Tuesday, January 03, 2023

cherries, once again

 Did you know that January 3rd is National Chocolate Covered Cherry Day? As my granddaughter would say -- for real! I called Gail Ambrosias -- a renowned local chocolatier and a friend from the days when she and I used to bake at L'Etoile together. No one in her chocolate shop had ever heard of this, but they're bookmarking it for next year! In the meantime, they reminded me that they do make chocolate covered cherries for Valentine's Day, but that's just not the same. 

I called a few other chocolate shops -- nothing. Now, it so happens that we were gifted this winter a small sack of dried chocolate covered cherries (Harry and David sells them) so all is not lost.
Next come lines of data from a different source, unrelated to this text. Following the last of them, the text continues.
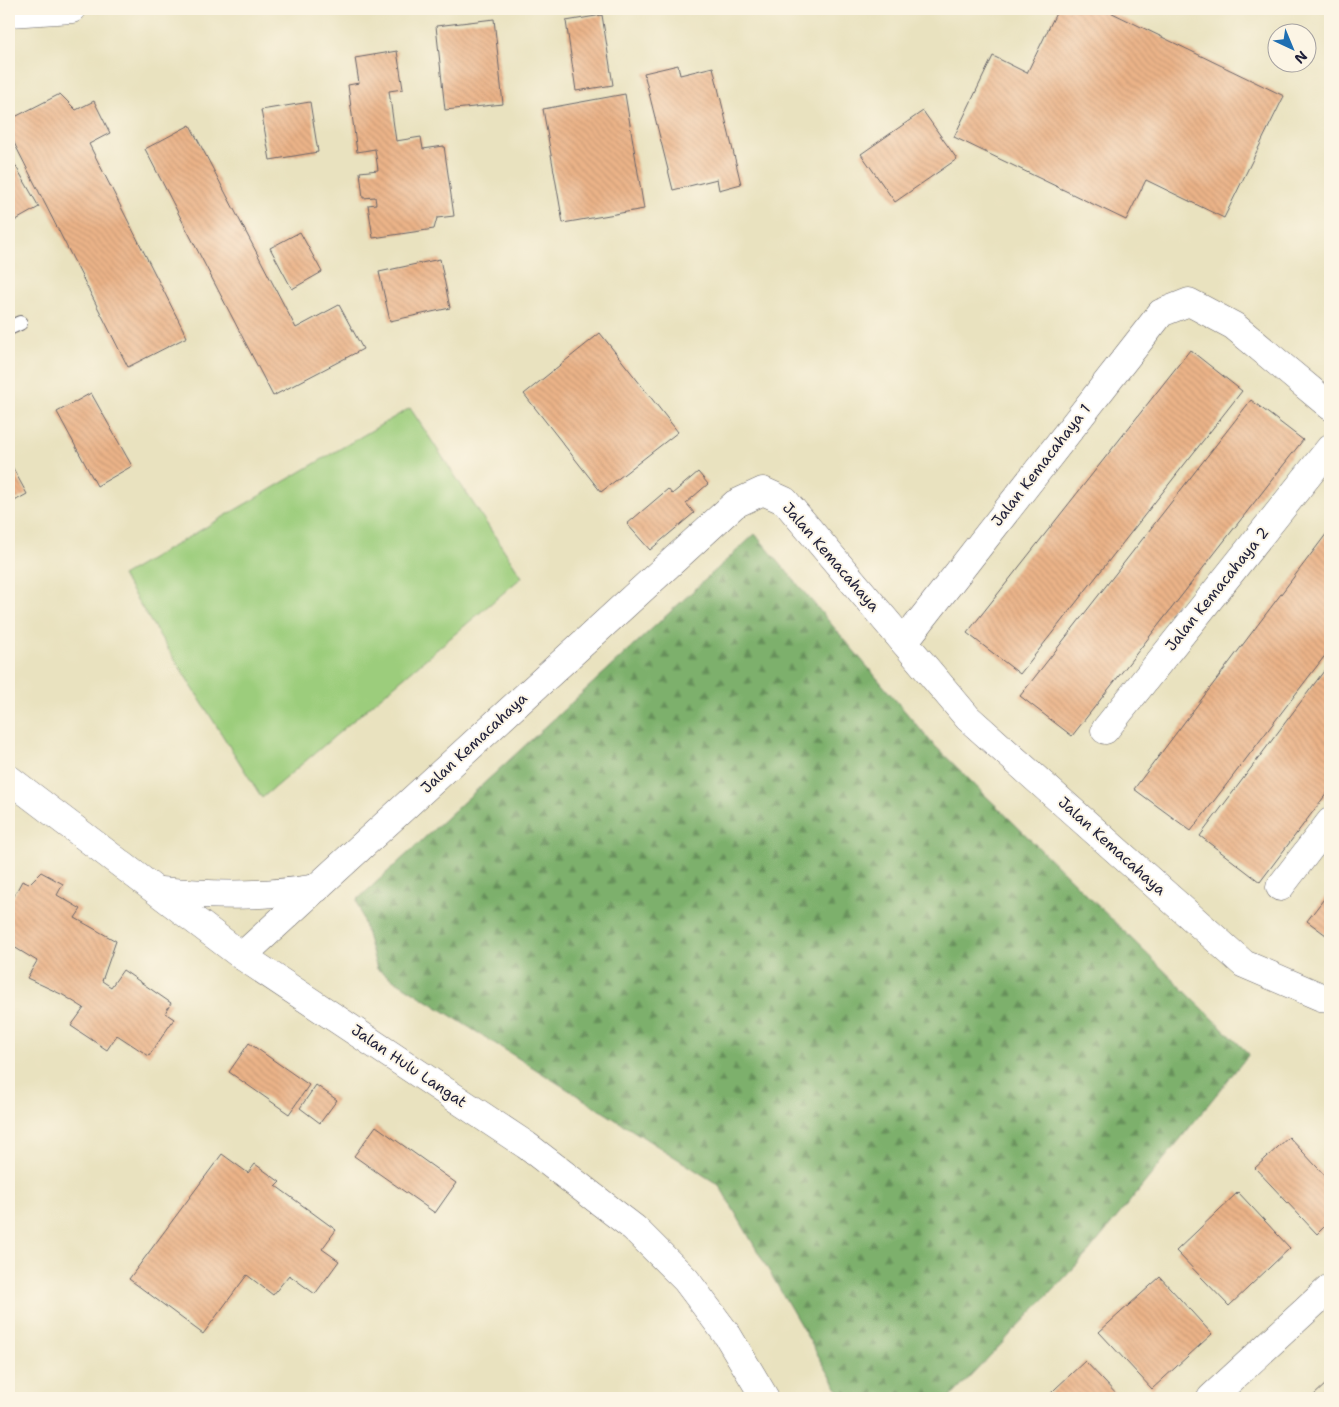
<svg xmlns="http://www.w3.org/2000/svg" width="1339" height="1407" viewBox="0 0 1339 1407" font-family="'Shantell Sans',sans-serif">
<defs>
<pattern id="forest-firs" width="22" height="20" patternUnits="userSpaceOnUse" patternTransform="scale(1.25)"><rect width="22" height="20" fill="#7db06c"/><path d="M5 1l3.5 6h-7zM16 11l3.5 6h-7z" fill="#668f5a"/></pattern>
<pattern id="building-back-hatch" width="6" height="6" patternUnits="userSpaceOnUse" patternTransform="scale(1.25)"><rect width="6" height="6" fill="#ebb388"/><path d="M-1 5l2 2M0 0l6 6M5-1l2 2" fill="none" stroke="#c99a76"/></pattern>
</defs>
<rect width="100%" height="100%" fill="#fcf5e5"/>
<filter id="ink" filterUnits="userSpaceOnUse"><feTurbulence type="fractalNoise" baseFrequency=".02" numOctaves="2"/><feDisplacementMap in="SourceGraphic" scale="10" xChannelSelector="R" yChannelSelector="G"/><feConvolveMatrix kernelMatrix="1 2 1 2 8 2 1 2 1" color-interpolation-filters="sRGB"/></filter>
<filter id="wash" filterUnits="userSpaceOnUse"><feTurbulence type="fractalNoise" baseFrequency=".0096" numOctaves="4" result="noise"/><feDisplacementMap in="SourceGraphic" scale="20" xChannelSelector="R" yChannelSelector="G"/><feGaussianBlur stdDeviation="1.12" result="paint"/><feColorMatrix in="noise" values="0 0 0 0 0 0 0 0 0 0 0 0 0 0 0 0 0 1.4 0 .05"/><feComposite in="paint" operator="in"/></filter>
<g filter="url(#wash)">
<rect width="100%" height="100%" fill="#e9e2bf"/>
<!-- forest -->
<polygon fill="url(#forest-firs)" stroke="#506954" points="755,534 931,742 1249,1054 1088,1253 950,1398 843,1398 719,1185 377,969 357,900"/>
<!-- park -->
<polygon fill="#9ccd7c" stroke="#5f785c" points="410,408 522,577 262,798 122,576"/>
<g id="blocks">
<!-- building -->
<g fill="url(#building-back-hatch)">
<polygon points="1058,9 1104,9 1284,96 1224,218 1146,180 1126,220 954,137 993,56 1027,73"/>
<polygon points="602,15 613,85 576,91 566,21"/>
<polygon points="494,19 503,104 445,110 436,26"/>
<polygon points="397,51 403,89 389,91 396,141 421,137 423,149 444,146 454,216 437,218 434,229 373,238 368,205 376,204 375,197 363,198 360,172 378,170 375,149 357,152 348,85 359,83 355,58"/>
<polygon points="678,65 680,75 713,67 741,184 719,190 717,179 673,190 644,73"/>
<polygon points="60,94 76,110 94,101 110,133 89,144 187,337 128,367 9,133 9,120"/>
<polygon points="625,94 644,209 563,223 543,109"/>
<polygon points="310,102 318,152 270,160 261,110"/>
<polygon points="923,111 957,159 895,202 861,154"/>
<polygon points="190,125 296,328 339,305 363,349 273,396 145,149"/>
<polygon points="10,156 39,207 9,224 9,157"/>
<polygon points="300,232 322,272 292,289 270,248"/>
<polygon points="440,259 450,308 390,321 379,272"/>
<polygon points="600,333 678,432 601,492 524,394"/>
<polygon points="1190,350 1242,391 1020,674 967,633"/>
<polygon points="91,393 132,466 97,486 57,412"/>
<polygon points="1251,400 1303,440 1072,736 1020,696"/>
<polygon points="9,461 27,494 9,504"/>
<polygon points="698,472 708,484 686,503 694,513 650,550 627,524 668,489 672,494"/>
<polygon points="1330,529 1330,649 1191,831 1134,789"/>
<polygon points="1330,663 1330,789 1260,882 1200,836"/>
<polygon points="41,872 63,884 57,895 81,909 75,918 116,941 102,981 111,987 123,970 171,1003 165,1013 174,1019 149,1056 117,1035 107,1050 71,1026 84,1008 63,995 27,978 37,961 9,944 9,905 22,881 29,884"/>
<polygon points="1330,891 1330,938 1307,921"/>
<polygon points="249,1043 309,1085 289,1114 229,1072"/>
<polygon points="316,1085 337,1100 320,1123 300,1108"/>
<polygon points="376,1126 456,1183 435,1213 354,1156"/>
<polygon points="1289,1137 1330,1181 1330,1221 1317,1234 1255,1168"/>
<polygon points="222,1154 248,1173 255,1164 280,1182 276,1186 336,1230 322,1249 339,1261 315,1294 289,1275 273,1295 247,1275 203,1334 129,1279"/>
<polygon points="1238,1192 1290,1248 1229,1306 1176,1251"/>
<polygon points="1160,1277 1212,1334 1152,1389 1099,1332"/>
<polygon points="1085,1361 1120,1398 1046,1398 1056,1388"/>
<polygon points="1328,1382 1330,1384 1330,1398 1311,1398"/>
</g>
</g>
</g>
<g filter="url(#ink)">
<use href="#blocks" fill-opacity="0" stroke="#686569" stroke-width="1"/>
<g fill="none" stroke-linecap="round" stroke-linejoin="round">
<!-- service casing -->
<g stroke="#686569" stroke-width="16">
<polyline id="service" points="9,328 20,323"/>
</g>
<!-- minor casing -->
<g stroke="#686569" stroke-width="29">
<g id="minor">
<polyline points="9,13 72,9"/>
<polyline points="904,642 1161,313 1189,302 1234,326 1330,406"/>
<polyline points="1105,730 1330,448"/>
<polyline points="1280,887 1330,822"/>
<polyline points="1211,1398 1330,1288"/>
</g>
</g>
<!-- tertiary casing -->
<g stroke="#686569" stroke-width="29">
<polyline id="tertiary" points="242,956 735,504 763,491 785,501 968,718 1244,964 1321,997 1330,998"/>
</g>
<!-- secondary casing -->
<g stroke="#686569" stroke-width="29">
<g id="secondary">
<polyline points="9,779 242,956 526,1145 634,1228 686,1280 728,1336 765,1398"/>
<path d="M160 891C213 896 263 897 317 888"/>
</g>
</g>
<!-- service -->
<use href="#service" stroke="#fff" stroke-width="14"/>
<!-- minor -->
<use href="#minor" stroke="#fff" stroke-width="28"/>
<!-- tertiary -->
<use href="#tertiary" stroke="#fff" stroke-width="28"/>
<!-- secondary -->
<use href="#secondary" stroke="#fff" stroke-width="28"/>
</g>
</g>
<g text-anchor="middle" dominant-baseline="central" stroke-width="4" stroke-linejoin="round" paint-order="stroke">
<!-- street labels -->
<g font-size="15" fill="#22223b" stroke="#fcf5e5">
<text transform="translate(1041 465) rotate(-52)">Jalan Kemacahaya 1</text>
<text transform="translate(831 557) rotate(49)">Jalan Kemacahaya</text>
<text transform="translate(1217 589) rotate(-51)">Jalan Kemacahaya 2</text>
<text transform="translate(474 743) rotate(-43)">Jalan Kemacahaya</text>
<text transform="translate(1112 846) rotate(42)">Jalan Kemacahaya</text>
<text transform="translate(409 1066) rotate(34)">Jalan Hulu Langat</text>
</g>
</g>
<!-- margin -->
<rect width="1339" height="1407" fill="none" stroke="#fcf5e5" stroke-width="30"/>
<!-- north arrow -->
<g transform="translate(1292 48) rotate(136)"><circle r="24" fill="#fcf5e5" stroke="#a5a1a1"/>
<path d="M0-4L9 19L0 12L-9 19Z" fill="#1f6fb2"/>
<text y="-8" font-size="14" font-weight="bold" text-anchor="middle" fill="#22223b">N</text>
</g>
</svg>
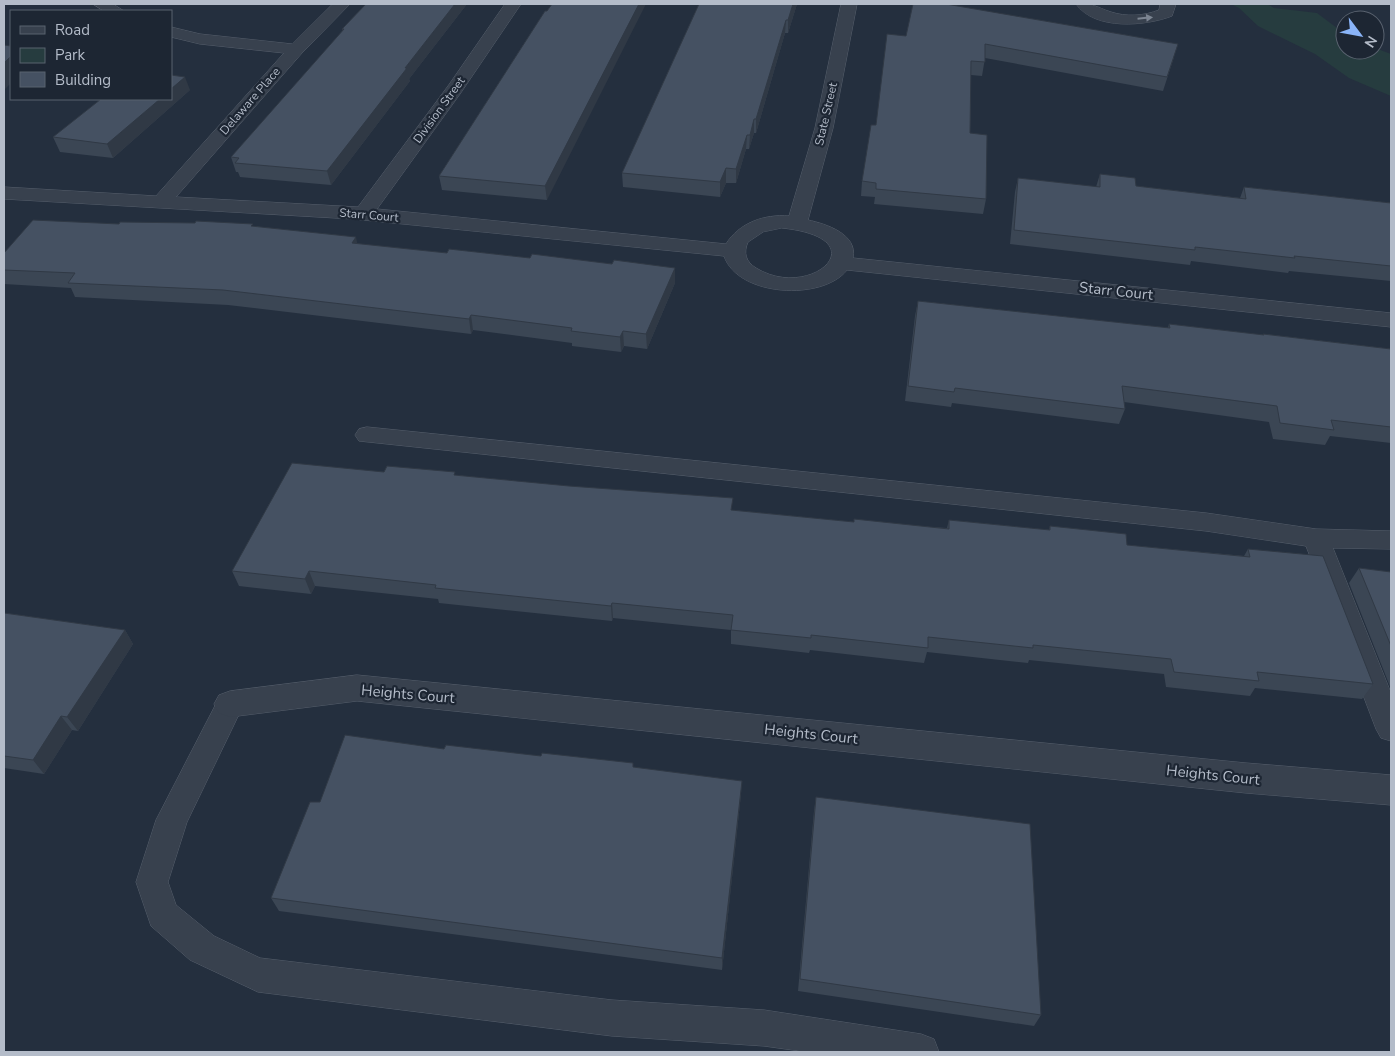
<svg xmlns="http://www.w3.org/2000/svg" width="1395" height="1056" font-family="'Nunito Sans',sans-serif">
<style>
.green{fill:#263c3f}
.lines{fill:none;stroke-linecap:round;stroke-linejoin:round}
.lane-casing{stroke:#565f6c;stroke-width:1}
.street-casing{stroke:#565f6c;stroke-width:1}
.lane{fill:#38414e;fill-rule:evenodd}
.street{fill:#38414e;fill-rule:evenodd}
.wall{fill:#3b4654}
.shaded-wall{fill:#303945}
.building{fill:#455162;stroke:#303945}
.oneway{fill:#7c8592}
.labels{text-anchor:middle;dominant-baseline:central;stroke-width:4.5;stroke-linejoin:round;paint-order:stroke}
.far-street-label{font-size:12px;fill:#b4bcc9;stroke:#1d2633}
.street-label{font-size:15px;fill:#b4bcc9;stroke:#1d2633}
</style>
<rect width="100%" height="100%" fill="#242f3e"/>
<path class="green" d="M1231 4H1267L1274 8 1317 13 1345 34V50H1375V48L1391 54V96L1349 78 1315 54 1258 26 1239 8Z"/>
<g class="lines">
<g class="lane-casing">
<path id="lane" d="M367 427 1206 513 1316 529 1391 531V549L1333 548 1391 693V741L1381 738 1376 729 1306 546 1206 531 359 441 355 435 359 429Z
M230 692 240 696 244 704 187 822 168 882 176 905 214 936 260 958 612 1000 764 1010 921 1034 934 1039 939 1052H807L764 1046 612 1036 258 992 190 960 151 926 136 882 156 820 220 696Z"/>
</g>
<g class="street-casing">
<path id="street" d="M93 4H113L124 11H104Z
M333 4H350L302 53 176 197 358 207 448 86 505 4H521L460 94 377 209 726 244C739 223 764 214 789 216L815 128 841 4H857L833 128 808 220C826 224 858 234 853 258L1391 313V327L847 270C823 301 738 297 724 256L353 219 4 199V187L156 196 284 53 200 44 171 37V27L200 34 292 44ZM782 228C881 238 811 302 756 268 746 262 743 253 748 242L763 232Z
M1076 4C1095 3 1095 7 1111 12 1126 17 1144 16 1159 10L1160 4H1176L1172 16C1146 26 1095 31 1076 4Z
M357 675 1246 763 1391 775V805L1246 793 357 701 230 717 219 713 214 704 219 695 230 691Z"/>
</g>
<use href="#lane" class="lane"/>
<use href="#street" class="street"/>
</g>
<path class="wall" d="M366 4H467L409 79 410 81 331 185 240 177 238 172H236L231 157 343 31 342 29Z
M699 4H797L788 33H785L756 133H754L749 149H746L736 183H726L720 197 623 187 622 173Z
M545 11 547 200 442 190 439 176Z
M906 36 1174 57 1163 91 985 58 982 76 971 75 970 133 986 199 983 214 874 204 875 197 861 196 862 181 876 125Z
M190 90 113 158 60 152 53 137Z
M1100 174 1136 186 1240 198 1244 187 1391 203V281L1289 271 1288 273 1191 261 1190 265 1010 244 1015 192 1018 178 1096 187Z
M119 224 254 226 357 244 447 253 675 268V283L647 349 624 346 621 352 572 346V343L473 330 471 334 228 305 75 297 71 288 4 284V253Z
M918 301 1168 328 1169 324 1263 335V334L1391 349V443L1330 436 1325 445 1273 439 1269 422 1124 402 1125 409 1119 424 952 403 951 407 905 401 915 316Z
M384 472 456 475 732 510 853 522 947 528 949 520 1049 530 1050 526 1127 545 1244 556 1248 549 1373 684 1362 699 1255 688 1250 696 1166 687 1164 674 1029 660 1028 663 927 652 924 663 810 650 809 653 731 644V630L613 618 612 621 439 603 438 599 315 586 311 594 239 586 232 571Z
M1359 568 1391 572V689L1349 583Z
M4 613 125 630 133 644 78 731 72 730 44 774 4 768Z
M444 749 634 767 741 794 722 970 279 911 271 898Z
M816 797 1041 1015 1034 1026 798 991 814 811Z"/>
<path class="shaded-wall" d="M455 4H467L409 79 410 81 331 185 327 171 405 68Z
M639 4H646L547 200 545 186Z
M793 4H797L788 33V20Z
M786 20 785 33 756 133V119Z
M11 56V83L4 90V63Z
M185 77 190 90 113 158 107 144 160 99H171V89Z
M754 119V133L749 149 750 135Z
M747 135 746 149 736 183V169Z
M726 168V183L720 197V182Z
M356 237 359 252 352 243Z
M675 268V283L647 349 646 334Z
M471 315 473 330 471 334 469 319Z
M623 331 624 346 621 352 620 337Z
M309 571 315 586 311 594 305 579Z
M612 603 613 618 612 621 611 606Z
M125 630 133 644 78 731 67 717Z
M61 716 72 730 44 774 33 760Z
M742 781 741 794 722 970V958Z"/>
<path class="building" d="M366 4H455L405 68H407L327 171 235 163 239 158 231 157 344 29H342Z
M552 4H639L545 186 439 176 545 11H547Z
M699 4H793L788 20H786L756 119H754L750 135H747L736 169 726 168 720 182 622 173Z
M913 4H946L1178 44 1167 77 985 44V62L971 61 970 133 987 135 986 199 876 189V183L862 181 871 125H876L887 34 906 36Z
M4 45 11 46V56L4 63Z
M171 75 185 77 171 89Z
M101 99H160L107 144 53 137Z
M1100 174 1135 178 1136 186 1246 199 1244 187 1391 203V266L1294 256 1295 258 1195 247V250L1014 230 1018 178 1100 187Z
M33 220 119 224 120 222 195 223 196 221 253 224 251 226 356 237 352 243 447 253 449 249 530 258 532 254 612 264 614 260 675 268 646 334 623 331 620 337 571 331 572 328 471 315 469 319 223 290 68 283 75 273 4 270V253Z
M918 301 1170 328 1169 324 1264 335 1263 334 1391 349V427L1331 420 1334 430 1280 423 1277 406 1122 386 1125 409 955 388 954 392 908 386Z
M292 463 384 472 387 466 455 472 454 475 569 486 733 498 731 510 854 522V519L949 529V520L1050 530V526L1126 534 1127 545 1250 557 1248 549 1323 556 1373 684 1257 672 1259 681 1174 672 1171 659 1033 645V648L928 637V648L811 635V638L731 630 733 615 612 603 611 606 435 588 436 585 309 571 305 579 232 571Z
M1359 568 1391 572V646Z
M4 613 125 630 67 717 61 716 33 760 4 756Z
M345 735 444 749 446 745 541 756 542 753 633 763V767L742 781 722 958 271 898 310 802H320Z
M816 797 1030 824 1041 1015 800 979Z"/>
<defs><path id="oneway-solid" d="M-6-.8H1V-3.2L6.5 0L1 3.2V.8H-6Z" transform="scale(1.25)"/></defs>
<use class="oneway" href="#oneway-solid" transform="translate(1145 18) rotate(-6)"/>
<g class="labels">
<g class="far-street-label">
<text transform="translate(250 101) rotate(-49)">Delaware Place</text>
<text transform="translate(439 110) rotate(-54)">Division Street</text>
<text transform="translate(826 114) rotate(-77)">State Street</text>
<text transform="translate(369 215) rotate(5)">Starr Court</text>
</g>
<g class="street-label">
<text transform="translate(1116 291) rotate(6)">Starr Court</text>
<text transform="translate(408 694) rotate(5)">Heights Court</text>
<text transform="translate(811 734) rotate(6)">Heights Court</text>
<text transform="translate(1213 775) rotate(6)">Heights Court</text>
</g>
</g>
<rect width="1395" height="1056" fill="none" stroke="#b4bcc9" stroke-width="10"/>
<rect x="10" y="10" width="162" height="90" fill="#1d2633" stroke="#59626f"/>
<rect x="20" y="26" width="25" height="8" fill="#38414e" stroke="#59626f"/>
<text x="55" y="35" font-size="15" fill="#b4bcc9">Road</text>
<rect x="20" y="48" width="25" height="15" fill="#263c3f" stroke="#59626f"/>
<text x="55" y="60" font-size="15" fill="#b4bcc9">Park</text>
<rect x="20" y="72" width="25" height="15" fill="#455162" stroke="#59626f"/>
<text x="55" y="85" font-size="15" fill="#b4bcc9">Building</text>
<g transform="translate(1360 35) rotate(122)"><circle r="24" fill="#1d2633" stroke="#59626f"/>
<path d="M0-4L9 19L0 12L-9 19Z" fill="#8ab4f8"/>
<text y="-8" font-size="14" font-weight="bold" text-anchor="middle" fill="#b4bcc9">N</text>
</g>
</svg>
We will feast. But I'm getting to be suspicious about National Days, where the parties closest to the celebrated item themselves don't know about the special status of said item. For example, does anyone in the pasta making business even know that tomorrow is National Spaghetti Day?

So much to learn, so little time to do it!

Why bother with these odd invented celebrations? If you think about it, somewhere, sometime, for someone it really mattered. I can't locate the source of this tribute (I admit, I did not try hard), but I have to think that some people with a lot of cherries on their hands and a batch of chocolate melted and on the ready, were jubilant that their never ending work of pouring delicious chocolate over possibly spiked with alcohol cherries was being recognized with this designation. It's rather sad that we tend to take note only of things that matter to us. Sometimes it's good to step back and give a grateful nod to something so seemingly trivial as pouring chocolate over cherries.  


Here, at the farmette, January 3rd is turning out to be a very drippy day. It's the kind of weather that the chickens like more than us humans. Indeed, when I go out to feed them (a little late, because drippy weather makes you really drag yourself up and out in the morning), the six active girls are already foraging, happy to be able to claw at the unfrozen soil. (The seventh, Peach, who is granny-aged in chicken years, never ventures out beyond the barn anymore. Every morning I look to see if she has kicked the bucket, but no, she keeps on going in her very limited orbit.)




We feast on a breakfast of oatmeal (not tempted by croissants at our local bakery! no way! oatmeal all the way!).




I tell Ed that if we are to walk it should be in the morning, because the showers will only intensify by midday. But the guy doesn't push himself in the new year and I can tell that he is too immersed in some late stage of his machine design, so I leave him to his Zoom calls and head out alone. To the New Development, which is perhaps a tad boring, but if you skirt the edge of it, at least you get a good view of the farmette in all its glory looking in from the north. (This is the way we appear to all those multitudes living in the new houses that have cropped up. Between us and them -- a field of prairie flowers.)




It's the last of my quiet days. The kids are back in town tomorrow and there will be a host of events, appointments, trips and celebrations to attend to. Which, of course, is as it should be. Still, I did like the gentle start to the New Year. A slow ease rather than a raucous plunge. Shoring up the energy for what's ahead.